Samstag, 14. April 2007

Wo die wilden Maden graben.

»Du gehörst hier nicht hin, in diese Welt. Du bist nicht bereit dafür. Nicht bereit für die Geburtstagsfeierunterhaltungen. Nicht bereit für den Overload an Verwandschaft. In Dir verkrampft sich alles. Es ist beklemmend. wie ersticken. Du hast Dich immer wie stranguliert gefühlt, an diesen langen grauen öden Samstagnachmittagen als Kind, wo zwischen Kaffee und Kuchen und endlich, endlich Heimfahrt die Pflicht bestand, dir unangenehme Fragen von Onkels und Tanten und langeweilige Spiele mit den doofen Cousinen gefallen zu lassen.
Jetzt sitzen sie da, nicht alle, nur ein paar, aber das reicht. Sie lassen sich nichts anmerken, verhalten sich, als sei es ganz normal, dass du plötzlich neben ihnen sitzt. Dennoch fühlst du dich beobachtet. Du kennst sie noch, hast sie aber Jahre nicht gesehen. Du willst sie auch nicht sehen. Als du fünfzehn warst, hast du dir gedacht, dass jeder von denen nach starker Hand und Arbeitslager schreit, wenn er euch Punks in der Stadt rumhängen sieht. Die wollten euch doch am liebsten alle vergasen. Diese Erkenntnis war für dich ein spitze Vorwand, endlich mit gutem Gewissen alles abzubrechen. Und jetzt sitzt ihr hier zusammen und sie geben sich Mühe, nett zu sein.
Und nichts ist mehr schwarzweiß.
(...)
Alkohol ist der Stoff, der hier alles zusammenhält. Wie überall anders auch.
Du führst dein Glas schon mechanisch an den Mund. Kostest jeden Schluck voll aus. Du willst so wenig sprechen wie irgend möglich.
Und wie oft Du heute schon aufs Klo gerannt bist! Sitzt einfach da auf der Klobrille und starrst die Regale an. Du hast hier mal gewohnt. Es sieht hier immer noch so aus, wie vor fünfzehn Jahren. Glaubst Du jedenfalls. Da draußen hinterm Haus hast du deine Kindheit verbracht. Zu der Zeit standen dort noch keine Häuser.
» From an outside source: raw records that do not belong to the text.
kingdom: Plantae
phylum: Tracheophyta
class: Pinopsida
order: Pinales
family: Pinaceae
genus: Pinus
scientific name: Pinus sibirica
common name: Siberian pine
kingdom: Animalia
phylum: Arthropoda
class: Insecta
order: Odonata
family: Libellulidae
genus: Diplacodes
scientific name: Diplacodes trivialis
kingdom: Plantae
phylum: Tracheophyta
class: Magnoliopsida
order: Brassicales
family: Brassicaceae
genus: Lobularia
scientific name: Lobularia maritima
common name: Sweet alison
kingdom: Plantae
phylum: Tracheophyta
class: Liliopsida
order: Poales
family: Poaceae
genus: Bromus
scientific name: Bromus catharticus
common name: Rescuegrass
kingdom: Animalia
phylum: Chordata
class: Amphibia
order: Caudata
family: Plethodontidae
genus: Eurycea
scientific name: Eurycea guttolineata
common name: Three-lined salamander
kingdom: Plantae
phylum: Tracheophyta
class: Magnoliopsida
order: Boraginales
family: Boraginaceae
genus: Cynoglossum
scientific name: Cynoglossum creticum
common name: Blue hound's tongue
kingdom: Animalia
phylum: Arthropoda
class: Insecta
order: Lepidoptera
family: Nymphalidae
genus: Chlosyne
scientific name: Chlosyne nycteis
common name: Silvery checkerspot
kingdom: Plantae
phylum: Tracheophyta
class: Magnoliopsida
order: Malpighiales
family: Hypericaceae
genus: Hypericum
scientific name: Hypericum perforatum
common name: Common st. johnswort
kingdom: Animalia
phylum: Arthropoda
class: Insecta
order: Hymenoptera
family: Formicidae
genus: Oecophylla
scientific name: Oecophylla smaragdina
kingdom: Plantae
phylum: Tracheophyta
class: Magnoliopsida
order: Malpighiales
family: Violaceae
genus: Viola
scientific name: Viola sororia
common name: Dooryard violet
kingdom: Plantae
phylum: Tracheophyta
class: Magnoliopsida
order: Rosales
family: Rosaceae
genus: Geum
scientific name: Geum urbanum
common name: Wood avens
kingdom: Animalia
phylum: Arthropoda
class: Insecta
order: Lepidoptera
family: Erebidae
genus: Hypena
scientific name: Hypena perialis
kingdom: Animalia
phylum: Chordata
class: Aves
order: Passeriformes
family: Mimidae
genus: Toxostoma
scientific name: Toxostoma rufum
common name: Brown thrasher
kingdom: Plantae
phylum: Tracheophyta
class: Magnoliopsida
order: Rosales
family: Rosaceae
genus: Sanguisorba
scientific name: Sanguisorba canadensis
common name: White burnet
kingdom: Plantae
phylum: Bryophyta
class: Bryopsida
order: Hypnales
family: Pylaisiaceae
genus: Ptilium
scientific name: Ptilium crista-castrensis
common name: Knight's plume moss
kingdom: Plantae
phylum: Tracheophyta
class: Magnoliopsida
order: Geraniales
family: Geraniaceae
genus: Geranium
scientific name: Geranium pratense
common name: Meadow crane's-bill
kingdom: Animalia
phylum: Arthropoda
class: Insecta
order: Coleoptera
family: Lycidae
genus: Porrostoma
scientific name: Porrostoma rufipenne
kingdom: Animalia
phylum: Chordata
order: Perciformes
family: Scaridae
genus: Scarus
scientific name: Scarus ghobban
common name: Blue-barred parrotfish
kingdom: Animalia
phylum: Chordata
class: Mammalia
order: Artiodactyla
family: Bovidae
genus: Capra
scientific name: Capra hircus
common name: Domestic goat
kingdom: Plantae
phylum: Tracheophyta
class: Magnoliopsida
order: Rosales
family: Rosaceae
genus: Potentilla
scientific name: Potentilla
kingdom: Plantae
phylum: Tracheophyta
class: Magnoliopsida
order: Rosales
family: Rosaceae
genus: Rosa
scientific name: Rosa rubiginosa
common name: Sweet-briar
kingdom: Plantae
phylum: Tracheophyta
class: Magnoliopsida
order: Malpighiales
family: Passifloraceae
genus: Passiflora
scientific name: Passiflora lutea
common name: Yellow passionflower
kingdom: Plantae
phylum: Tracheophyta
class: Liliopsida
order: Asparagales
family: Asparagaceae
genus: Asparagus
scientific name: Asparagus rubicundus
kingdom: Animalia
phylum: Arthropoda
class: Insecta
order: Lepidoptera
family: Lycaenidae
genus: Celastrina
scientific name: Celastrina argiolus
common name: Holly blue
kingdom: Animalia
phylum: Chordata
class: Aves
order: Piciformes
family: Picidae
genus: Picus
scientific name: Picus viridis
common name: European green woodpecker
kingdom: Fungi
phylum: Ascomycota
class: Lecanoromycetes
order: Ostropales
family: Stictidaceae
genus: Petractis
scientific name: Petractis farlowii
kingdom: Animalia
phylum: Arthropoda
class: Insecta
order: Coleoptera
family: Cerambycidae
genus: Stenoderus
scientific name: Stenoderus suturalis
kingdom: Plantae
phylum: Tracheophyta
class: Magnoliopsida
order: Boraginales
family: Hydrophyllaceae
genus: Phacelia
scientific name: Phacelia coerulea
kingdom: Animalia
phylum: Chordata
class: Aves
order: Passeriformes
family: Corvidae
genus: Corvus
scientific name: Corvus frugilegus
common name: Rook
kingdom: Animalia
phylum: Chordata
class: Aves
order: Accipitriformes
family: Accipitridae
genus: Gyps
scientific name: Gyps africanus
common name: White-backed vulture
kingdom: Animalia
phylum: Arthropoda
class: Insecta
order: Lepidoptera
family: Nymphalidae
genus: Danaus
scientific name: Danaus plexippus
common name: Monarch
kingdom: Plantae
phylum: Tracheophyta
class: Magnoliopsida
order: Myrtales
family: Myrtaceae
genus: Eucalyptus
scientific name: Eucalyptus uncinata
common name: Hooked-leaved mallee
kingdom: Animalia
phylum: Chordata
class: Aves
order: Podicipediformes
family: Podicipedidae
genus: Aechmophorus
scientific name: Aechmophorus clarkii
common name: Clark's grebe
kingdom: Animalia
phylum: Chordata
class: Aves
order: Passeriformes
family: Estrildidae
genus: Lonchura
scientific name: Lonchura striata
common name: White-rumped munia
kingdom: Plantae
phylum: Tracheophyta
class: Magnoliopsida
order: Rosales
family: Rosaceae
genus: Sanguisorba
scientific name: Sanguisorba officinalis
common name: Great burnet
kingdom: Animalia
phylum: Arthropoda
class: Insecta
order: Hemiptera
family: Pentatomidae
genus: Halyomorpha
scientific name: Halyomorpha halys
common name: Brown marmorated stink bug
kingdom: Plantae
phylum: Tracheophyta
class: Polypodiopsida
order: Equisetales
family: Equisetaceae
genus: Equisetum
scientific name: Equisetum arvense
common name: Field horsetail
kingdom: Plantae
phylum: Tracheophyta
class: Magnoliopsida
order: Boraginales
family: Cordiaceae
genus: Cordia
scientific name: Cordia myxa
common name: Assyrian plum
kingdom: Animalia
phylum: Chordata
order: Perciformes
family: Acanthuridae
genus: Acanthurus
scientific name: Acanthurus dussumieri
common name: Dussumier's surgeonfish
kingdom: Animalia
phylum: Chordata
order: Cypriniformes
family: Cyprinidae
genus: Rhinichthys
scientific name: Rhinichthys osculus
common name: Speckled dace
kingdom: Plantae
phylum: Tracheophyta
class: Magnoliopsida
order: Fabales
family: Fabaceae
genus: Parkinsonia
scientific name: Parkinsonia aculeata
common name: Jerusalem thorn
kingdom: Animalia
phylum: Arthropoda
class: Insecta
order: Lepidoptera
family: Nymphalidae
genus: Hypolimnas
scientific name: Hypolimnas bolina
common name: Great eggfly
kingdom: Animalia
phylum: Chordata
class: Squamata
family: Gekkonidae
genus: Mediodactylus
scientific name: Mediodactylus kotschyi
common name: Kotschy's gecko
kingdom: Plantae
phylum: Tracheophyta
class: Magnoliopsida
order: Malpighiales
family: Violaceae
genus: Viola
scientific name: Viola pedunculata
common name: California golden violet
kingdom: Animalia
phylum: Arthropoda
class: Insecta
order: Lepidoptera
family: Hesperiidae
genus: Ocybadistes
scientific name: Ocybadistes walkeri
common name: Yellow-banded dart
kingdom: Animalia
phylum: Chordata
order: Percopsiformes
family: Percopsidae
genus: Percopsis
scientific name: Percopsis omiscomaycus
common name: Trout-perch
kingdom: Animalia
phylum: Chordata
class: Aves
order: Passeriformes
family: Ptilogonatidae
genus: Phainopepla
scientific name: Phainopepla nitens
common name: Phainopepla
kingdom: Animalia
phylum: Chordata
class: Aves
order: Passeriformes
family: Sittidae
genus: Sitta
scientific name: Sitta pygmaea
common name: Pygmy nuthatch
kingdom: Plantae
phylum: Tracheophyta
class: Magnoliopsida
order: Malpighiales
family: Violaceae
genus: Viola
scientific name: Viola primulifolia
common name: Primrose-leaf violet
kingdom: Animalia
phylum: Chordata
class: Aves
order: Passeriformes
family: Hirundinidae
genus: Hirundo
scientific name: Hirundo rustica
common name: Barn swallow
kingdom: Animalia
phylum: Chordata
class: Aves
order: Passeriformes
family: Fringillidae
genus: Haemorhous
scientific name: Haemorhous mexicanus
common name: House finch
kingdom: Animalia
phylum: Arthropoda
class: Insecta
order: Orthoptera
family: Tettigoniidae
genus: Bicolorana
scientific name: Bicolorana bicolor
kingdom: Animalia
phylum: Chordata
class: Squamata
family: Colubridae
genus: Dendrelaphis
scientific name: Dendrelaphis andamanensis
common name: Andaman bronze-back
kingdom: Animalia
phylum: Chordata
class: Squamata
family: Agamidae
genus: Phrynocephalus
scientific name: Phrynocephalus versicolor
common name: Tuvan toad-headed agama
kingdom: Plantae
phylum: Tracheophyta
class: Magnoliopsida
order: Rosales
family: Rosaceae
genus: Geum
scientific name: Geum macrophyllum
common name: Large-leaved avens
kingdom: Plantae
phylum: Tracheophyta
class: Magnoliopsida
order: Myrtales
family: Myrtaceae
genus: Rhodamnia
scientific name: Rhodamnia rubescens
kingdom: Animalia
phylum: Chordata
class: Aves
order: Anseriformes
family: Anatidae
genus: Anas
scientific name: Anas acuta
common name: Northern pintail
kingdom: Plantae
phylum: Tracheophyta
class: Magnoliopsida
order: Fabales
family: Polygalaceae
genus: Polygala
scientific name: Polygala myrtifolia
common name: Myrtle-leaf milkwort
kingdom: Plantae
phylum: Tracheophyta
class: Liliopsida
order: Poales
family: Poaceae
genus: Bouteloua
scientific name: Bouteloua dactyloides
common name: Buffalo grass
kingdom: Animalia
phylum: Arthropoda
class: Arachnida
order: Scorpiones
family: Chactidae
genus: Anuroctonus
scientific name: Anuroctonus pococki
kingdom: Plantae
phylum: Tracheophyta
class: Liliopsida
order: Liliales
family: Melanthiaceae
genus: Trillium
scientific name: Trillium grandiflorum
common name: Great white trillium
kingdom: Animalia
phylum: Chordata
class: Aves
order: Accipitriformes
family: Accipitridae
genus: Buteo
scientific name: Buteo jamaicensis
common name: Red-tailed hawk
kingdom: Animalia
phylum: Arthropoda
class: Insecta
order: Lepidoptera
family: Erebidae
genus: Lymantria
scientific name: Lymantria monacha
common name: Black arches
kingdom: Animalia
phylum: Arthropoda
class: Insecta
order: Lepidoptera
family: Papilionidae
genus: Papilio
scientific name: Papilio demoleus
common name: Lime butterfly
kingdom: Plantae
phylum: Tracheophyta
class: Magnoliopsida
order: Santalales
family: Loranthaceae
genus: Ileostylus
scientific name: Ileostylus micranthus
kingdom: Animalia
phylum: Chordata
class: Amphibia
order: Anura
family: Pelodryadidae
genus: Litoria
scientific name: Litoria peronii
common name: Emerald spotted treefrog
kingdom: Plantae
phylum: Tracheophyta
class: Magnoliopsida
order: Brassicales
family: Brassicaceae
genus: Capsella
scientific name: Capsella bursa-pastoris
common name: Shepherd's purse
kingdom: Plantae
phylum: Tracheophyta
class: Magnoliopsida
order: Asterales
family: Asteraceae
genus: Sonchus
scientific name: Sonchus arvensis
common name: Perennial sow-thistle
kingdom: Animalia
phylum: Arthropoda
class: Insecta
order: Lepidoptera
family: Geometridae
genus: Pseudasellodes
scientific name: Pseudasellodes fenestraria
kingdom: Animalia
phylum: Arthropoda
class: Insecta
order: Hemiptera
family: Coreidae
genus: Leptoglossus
Nur Wiesen, Felder, ein paar Pferde. Der Wald, in dem ihr Hütten gebaut habt. Die Maisfelder, in denen du zum ersten Mal geraucht hast. Seltsam, du kannst dich kaum dran erinnern. Du denkst an Fotoalben, und einiges fällt dir wieder ein. Aber das meiste ist weg, unwiederruflich gelöscht.
(...)
Shiny Happy People. Kreidefresser. Seifenblasentrinker. John Lennons warme Waffe: Lächeln lächeln lächeln.
Es ist völlig surreal, dass du hier mal gelebt haben sollst. Wie ein Film, den du einst im Kino gesehen und längst vergessen hast. Du fühlst dich wie ein Eindringling. Wie ein Alien von einem anderen Stern. Du hast Tränen in den Augen. Wenn du nicht wüsstest, dass ihr heute Abend noch probt, würde dir auf der Stelle der Kopf platzen. Du willst zu deinen Jungs in den Proberaum und Krach machen. Oder auf Tour fahren. Einfach in Bewegung sein. Keine Wurzeln haben.
Und du willst nicht mal die Ruhe stören. Du willst nur einfach nicht dazugehören.«


Nagel, "Wo die wilden Maden graben"
Ventil Verlag 2oo7.


Beko:
Das ich viel lese, ist bekannt. Aber selten hat mich ein Buch derart begeistert, wie "Wo die wilden Maden graben" vom Muff Potter-Gitarristen und -sänger Nagel. Schon lange her, dass ich ein Buch innerhalb eines Tages durchlas.
Muff Potter haben sich vielleicht zur wichtigsten Band meines Lebens avanciert, auf jeden Fall schallten in den letzten vier Jahren vergleichsweise wohl kaum so viele Lieder einer anderen Band durch die Boxen meiner Anlage, durch die Kopfhörer meines Walkman oder MP3-Players.
Ich kenne sie seit den späten 90ern und habe mich - ich erinnere an die Dorfhölle, aus der ich stamme; ich berichtete mehrmals an anderer Stelle in diesem Blog - immer mehr in ihren Songs wiedergefunden: I ♥ Fahrtwind, Vom Streichholz und den Motten, Auf der Bordsteinkante nachts um halb eins, Antifamilia,... - alles sprach dieselbe Sprache, jene meines Geistes und Gefühls: Irgendwie nur raus. Weg von dem.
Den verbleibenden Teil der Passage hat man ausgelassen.